◆ **Problem to solve**
Give again, unchanged, the line that contains "of books [226,278,270,300]" together with every line that follows it until the entries end.
============
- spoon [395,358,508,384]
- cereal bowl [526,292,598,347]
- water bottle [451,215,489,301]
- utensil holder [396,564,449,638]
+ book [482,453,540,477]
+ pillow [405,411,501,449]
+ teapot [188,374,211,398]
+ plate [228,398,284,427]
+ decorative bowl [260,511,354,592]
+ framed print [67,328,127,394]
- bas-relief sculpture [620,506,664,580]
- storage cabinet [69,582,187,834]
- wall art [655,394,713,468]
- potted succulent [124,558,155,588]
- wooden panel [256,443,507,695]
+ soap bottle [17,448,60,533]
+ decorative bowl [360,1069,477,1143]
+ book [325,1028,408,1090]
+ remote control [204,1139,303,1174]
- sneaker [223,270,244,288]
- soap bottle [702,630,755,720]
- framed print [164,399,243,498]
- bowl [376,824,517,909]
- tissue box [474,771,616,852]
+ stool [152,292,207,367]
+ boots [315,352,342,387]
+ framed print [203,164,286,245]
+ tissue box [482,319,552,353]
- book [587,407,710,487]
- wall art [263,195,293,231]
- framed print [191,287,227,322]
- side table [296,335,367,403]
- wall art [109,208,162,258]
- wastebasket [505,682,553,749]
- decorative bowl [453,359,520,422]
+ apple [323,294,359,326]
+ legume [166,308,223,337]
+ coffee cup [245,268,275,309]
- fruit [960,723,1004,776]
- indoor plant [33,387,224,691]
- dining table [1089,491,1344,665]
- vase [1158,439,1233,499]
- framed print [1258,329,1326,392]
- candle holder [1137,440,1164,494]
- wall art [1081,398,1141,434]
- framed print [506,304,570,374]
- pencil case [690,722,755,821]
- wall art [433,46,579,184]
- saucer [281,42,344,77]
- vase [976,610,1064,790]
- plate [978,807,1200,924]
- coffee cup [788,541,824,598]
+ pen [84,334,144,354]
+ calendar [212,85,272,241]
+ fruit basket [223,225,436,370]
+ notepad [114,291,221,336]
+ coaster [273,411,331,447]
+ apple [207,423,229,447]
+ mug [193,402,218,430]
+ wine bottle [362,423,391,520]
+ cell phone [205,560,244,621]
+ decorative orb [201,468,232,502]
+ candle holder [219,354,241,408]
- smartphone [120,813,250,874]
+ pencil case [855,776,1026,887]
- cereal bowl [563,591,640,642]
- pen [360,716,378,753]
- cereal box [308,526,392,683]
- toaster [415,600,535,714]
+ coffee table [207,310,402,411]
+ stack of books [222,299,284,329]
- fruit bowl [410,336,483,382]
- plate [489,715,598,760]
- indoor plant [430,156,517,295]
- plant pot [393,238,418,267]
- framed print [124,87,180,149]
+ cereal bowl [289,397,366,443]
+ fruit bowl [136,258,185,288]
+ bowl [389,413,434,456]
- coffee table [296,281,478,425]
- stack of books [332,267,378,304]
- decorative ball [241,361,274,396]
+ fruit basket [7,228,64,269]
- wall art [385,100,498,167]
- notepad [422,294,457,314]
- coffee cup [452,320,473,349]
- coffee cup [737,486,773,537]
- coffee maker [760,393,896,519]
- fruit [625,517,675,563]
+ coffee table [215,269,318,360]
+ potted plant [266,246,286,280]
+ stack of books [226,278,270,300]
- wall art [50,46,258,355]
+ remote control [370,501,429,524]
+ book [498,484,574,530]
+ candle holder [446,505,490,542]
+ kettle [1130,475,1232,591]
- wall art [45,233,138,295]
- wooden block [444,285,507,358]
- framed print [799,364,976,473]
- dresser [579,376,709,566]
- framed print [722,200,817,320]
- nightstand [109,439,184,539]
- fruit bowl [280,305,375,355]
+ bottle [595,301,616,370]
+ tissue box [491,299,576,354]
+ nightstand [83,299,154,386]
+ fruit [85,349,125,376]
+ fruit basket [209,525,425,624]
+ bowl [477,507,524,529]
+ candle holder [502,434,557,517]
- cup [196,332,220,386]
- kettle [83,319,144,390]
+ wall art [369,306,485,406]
============
◆ **Exercise response**
+ stack of books [226,278,270,300]
- wall art [50,46,258,355]
+ remote control [370,501,429,524]
+ book [498,484,574,530]
+ candle holder [446,505,490,542]
+ kettle [1130,475,1232,591]
- wall art [45,233,138,295]
- wooden block [444,285,507,358]
- framed print [799,364,976,473]
- dresser [579,376,709,566]
- framed print [722,200,817,320]
- nightstand [109,439,184,539]
- fruit bowl [280,305,375,355]
+ bottle [595,301,616,370]
+ tissue box [491,299,576,354]
+ nightstand [83,299,154,386]
+ fruit [85,349,125,376]
+ fruit basket [209,525,425,624]
+ bowl [477,507,524,529]
+ candle holder [502,434,557,517]
- cup [196,332,220,386]
- kettle [83,319,144,390]
+ wall art [369,306,485,406]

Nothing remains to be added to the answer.